お申込みいただいたのにメールが届かない場合は、お手数ですが下記までご連絡ください。
evo.anthropol.shinshu@gmail.com
13:30〜 趣旨説明 松本 卓也(信州大学理学部)
13:40〜 基調講演 湯澤 規子(法政大学人間環境学部)
「自然公園におけるトイレの現代史―長野県松本市上高地の公衆トイレを事例として」
14:50〜 特別講演 泉 賢太郎(千葉大学教育学部)
「堆積物食ベントスの糞化石から探る摂食戦略およびその時間変化」
16:00〜 総合討論 山内 太郎(北海道大学大学院保健科学研究院)、松本 卓也(信州大学理学部)
演者のお二人とともに、ご発表内容を受けてのパネルディスカッションを行います。
「自然公園におけるトイレの現代史―長野県松本市上高地の公衆トイレを事例として」 湯澤 規子(法政大学人間環境学部)
自然公園(国立公園、国定公園および都道府県立自然公園)の風景および動植物の保護のために自然公園の管理・運営に関する「公園計画」が定められている。その内「施設計画」に含まれる「公衆便所」は実際にはどのように整備され、管理・運営されているのだろうか。自然公園の中でもとりわけ山岳地域ではトイレをめぐる様々な課題があり、国や地方自治体だけでなく民間の山小屋や自然保護団体、し尿処理関連業者などによる取り組みが展開している。本研究では日本における山岳観光地の一つである長野県松本市上高地を事例として,公衆トイレの設置状況および下水処理施設についての現地調査にもとづき、自然公園におけるトイレの現状と課題、その歴史を明らかにする。
「堆積物食ベントスの糞化石から探る摂食戦略およびその時間変化」泉 賢太郎(千葉大学教育学部)

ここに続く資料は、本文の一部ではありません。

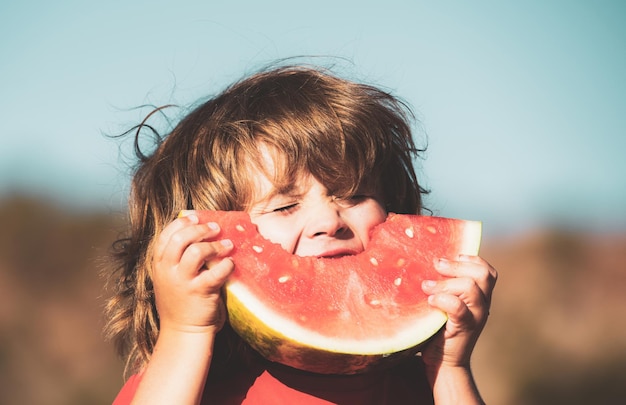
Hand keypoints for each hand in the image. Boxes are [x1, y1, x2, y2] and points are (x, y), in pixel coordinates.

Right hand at [151, 213, 234, 334]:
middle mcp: (167, 271)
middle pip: (181, 238)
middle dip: (200, 229)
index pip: (166, 235)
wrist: (183, 332)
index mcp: (159, 265)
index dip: (182, 222)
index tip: (196, 217)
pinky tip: (231, 264)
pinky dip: (226, 265)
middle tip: (215, 228)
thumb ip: (177, 258)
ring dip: (215, 245)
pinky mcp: (199, 293)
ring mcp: (182, 282)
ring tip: (227, 245)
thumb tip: (198, 231)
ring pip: (196, 252)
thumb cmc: (181, 301)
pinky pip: (215, 273)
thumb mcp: (169, 277)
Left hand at [420, 255, 496, 370]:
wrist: (442, 363)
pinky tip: (429, 302)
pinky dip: (442, 299)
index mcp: (480, 296)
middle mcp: (482, 305)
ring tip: (426, 287)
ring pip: (471, 287)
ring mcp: (477, 317)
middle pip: (483, 274)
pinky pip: (458, 307)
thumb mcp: (443, 302)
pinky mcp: (466, 328)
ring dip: (446, 283)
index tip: (450, 257)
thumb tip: (423, 261)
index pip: (487, 271)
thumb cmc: (437, 329)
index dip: (470, 259)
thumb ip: (443, 285)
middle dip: (456, 265)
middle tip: (436, 265)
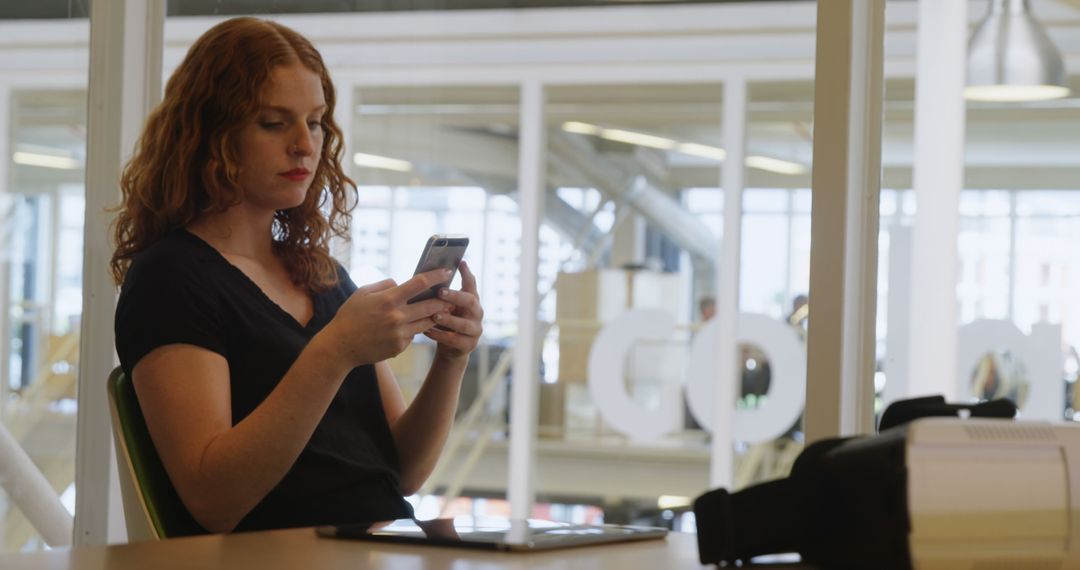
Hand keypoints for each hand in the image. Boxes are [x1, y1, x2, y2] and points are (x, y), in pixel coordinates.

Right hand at [320, 268, 453, 368]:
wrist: (340, 346)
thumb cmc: (350, 316)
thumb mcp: (363, 293)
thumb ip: (385, 285)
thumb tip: (401, 283)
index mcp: (388, 299)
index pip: (419, 283)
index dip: (436, 276)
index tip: (447, 272)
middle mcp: (397, 317)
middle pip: (430, 305)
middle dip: (444, 299)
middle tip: (451, 295)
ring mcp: (399, 334)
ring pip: (427, 322)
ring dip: (435, 315)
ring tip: (441, 309)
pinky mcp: (399, 347)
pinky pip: (413, 335)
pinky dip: (414, 329)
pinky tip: (414, 325)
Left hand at [424, 260, 482, 359]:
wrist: (450, 349)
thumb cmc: (445, 322)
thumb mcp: (445, 307)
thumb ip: (441, 296)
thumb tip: (423, 278)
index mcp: (471, 300)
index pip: (471, 284)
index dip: (467, 274)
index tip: (460, 262)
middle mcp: (477, 313)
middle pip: (470, 301)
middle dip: (455, 296)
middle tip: (440, 291)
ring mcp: (475, 330)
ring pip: (463, 324)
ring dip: (448, 319)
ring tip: (434, 315)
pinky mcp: (469, 345)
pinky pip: (454, 340)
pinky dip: (440, 335)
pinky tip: (427, 331)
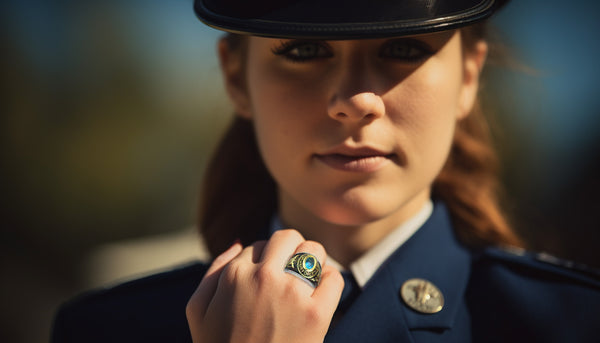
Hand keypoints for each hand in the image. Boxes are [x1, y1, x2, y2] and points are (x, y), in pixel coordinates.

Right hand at [186, 229, 343, 342]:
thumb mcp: (198, 311)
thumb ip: (214, 271)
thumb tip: (240, 242)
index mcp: (235, 274)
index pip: (259, 245)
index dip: (262, 261)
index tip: (265, 280)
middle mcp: (264, 277)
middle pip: (288, 237)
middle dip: (290, 250)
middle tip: (290, 272)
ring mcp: (292, 294)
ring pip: (314, 251)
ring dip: (312, 261)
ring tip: (307, 281)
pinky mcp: (317, 314)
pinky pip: (334, 278)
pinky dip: (330, 282)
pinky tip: (320, 295)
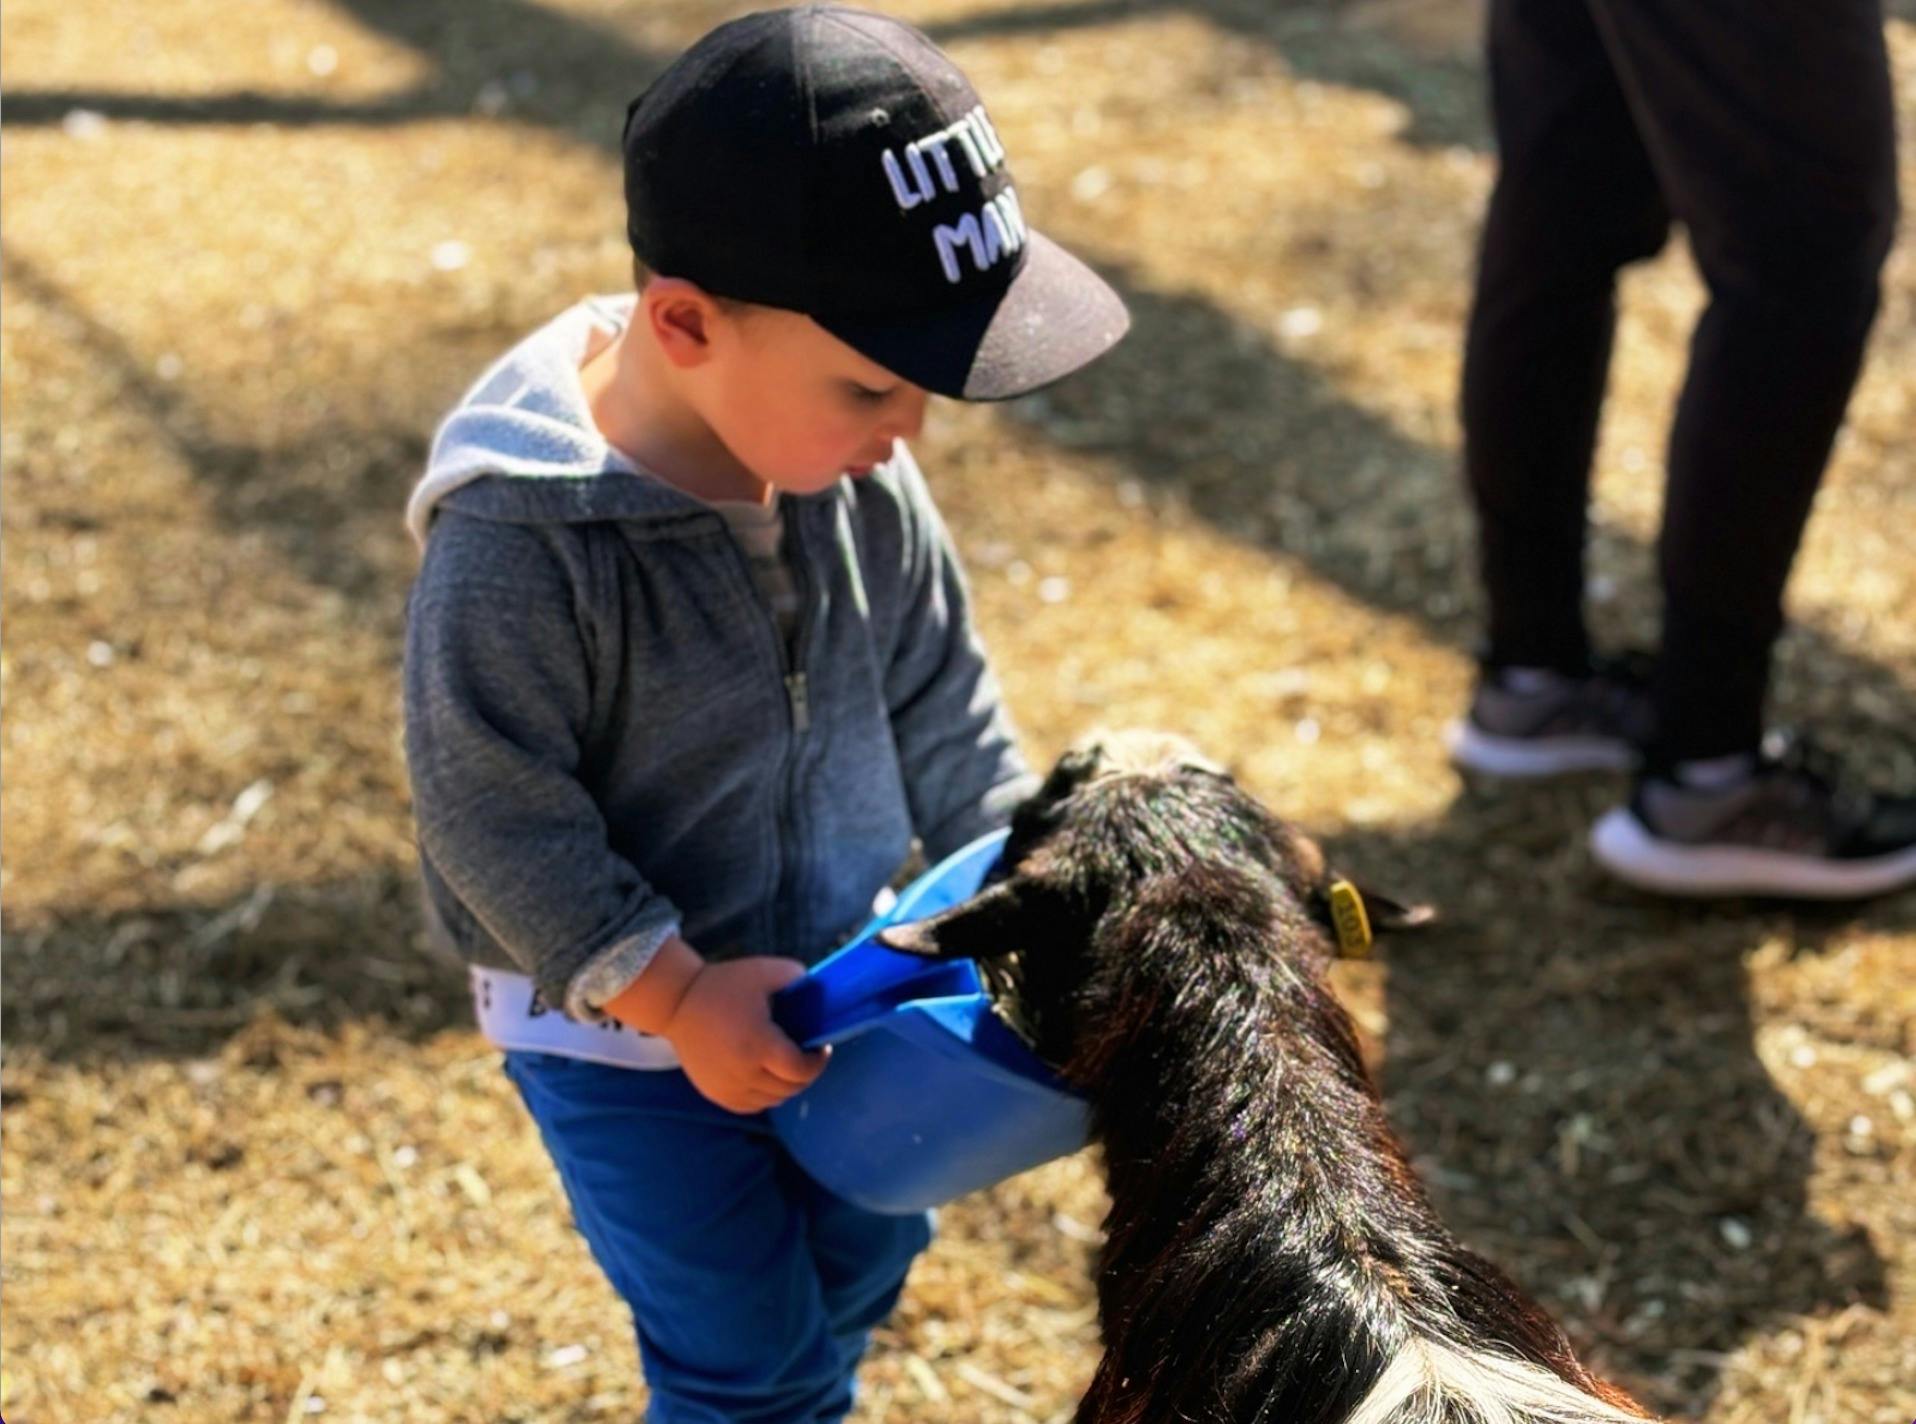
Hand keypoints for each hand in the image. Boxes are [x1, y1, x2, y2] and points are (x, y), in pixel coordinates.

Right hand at [661, 957, 829, 1113]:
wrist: (676, 1003)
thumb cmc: (722, 985)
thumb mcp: (763, 971)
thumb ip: (796, 976)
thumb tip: (817, 989)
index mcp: (759, 1045)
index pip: (801, 1071)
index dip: (818, 1063)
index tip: (821, 1048)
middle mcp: (744, 1073)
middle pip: (789, 1088)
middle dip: (805, 1074)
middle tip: (806, 1055)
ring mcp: (728, 1087)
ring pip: (772, 1100)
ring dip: (785, 1085)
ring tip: (785, 1065)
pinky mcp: (715, 1093)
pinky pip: (751, 1105)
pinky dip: (765, 1095)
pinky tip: (765, 1075)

古生物が排泄した糞の一部は生痕化石として地層中に保存される。糞化石を観察することで摂食様式に関する情報を抽出することができる。発表者は、主に海底に生息する堆積物食ベントスの糞化石を対象にこれまで研究を進めてきた。具体的なアプローチとしては、フィールドワーク・化石の観察や分析・数理モデルを軸としている。発表では、複数の異なる種類の糞化石が同所的に産出する地層に注目し、それぞれの糞化石の「排泄主」の堆積物食ベントスの摂食様式について考察する。さらに、地質学的な時間スケールにおいて堆積物食ベントスの糞化石(およびそこに記録されている摂食様式)がどのように変化してきたかについても考察する。また、自身の研究内容に加えて、糞化石の研究の課題や今後の方向性についてもアイデアを共有させていただき、パネルディスカッションにつなげていきたい。